The best way to find right investment option is to determine the tenure, return and risk you are ready to take. Here are some of important low-risk investment options:
Gold is one of the oldest and favourite investment options in our country. The return in gold has far surpassed of the equity market or real estate as seen for the last 10 years. The conventional way to invest in gold was to buy physical gold, in form of bars, coins, or jewellery. But with time, more evolved forms of investment emerged like gold deposit scheme, gold ETF, Gold mutual fund etc.
- Direct Equity or Share purchase
Investment through Direct Equity or Share purchase is for those investors who know how to analyse a share stock before purchasing it. If you buy right stock at right time and keep the investment for a long time, for example, more than 15 years, it is somewhat sure that there will be higher return.
- Initial Public Offerings
An initial public offering (IPO) is the very first sale of the stock of company offered to the public. It happens only once in every company. It can be highly profitable if launched by the good and reputed company, but there are some unique risks associated with them. It is a good option for long term investment with low risk.
- Mutual Funds
Mutual funds are best for those who want to invest in equities and bond with a balance of risk and return. The best way to invest in a mutual fund is to do through systematic investment plan. The SIP plan will give a much better return compared to any other investment options in the market.
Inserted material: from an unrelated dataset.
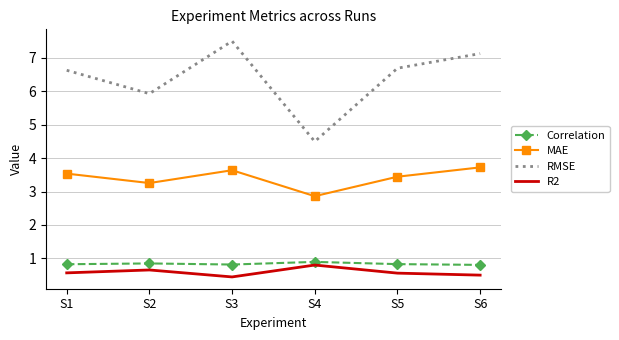

What are all the series names shown in the legend?

Correlation, MAE, RMSE, R2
- Public Provident Fund or PPF
Public Provident Fund is long-term investment plan and is considered safest amongst all other investment options available in the country. The best part of PPF is that profits earned are tax-free. It has a locking period of 15 years and you can earn compound interest from this account. At the end of locking period, you can also extend the time frame for next five years. The only drawback of PPF is that investors are allowed to withdraw investment only at the end of 6th year.
- Unit Linked Insurance Plans
A Unit Linked Insurance Plans (ULIPs) invests in debt and equities markets. It is offered by insurance companies that gives investors both insurance and investment under a single integrated plan. ULIPs can be considered a more reliable wealth creation solution over the long term, keeping in mind the returns, protection and tax savings, all combined in one product.
Bonds have low risk and the interest from Government of India bonds and infrastructure bonds are tax-free. There are many types of bonds, and the zero-coupon bond is ideal for those who can afford to let their money lie for a long time. The interest accumulates and is compounded over the tenure, and is paid at the end along with the principal, and thus is a good savings and reinvestment option.
- Post Office Saving Schemes
Post Office Saving Schemes is a government supported saving scheme. It does not have any risk-related factor but the interest is quite low. The monthly income plan of Post Office Saving Schemes is suitable for retired people with regular income requirements.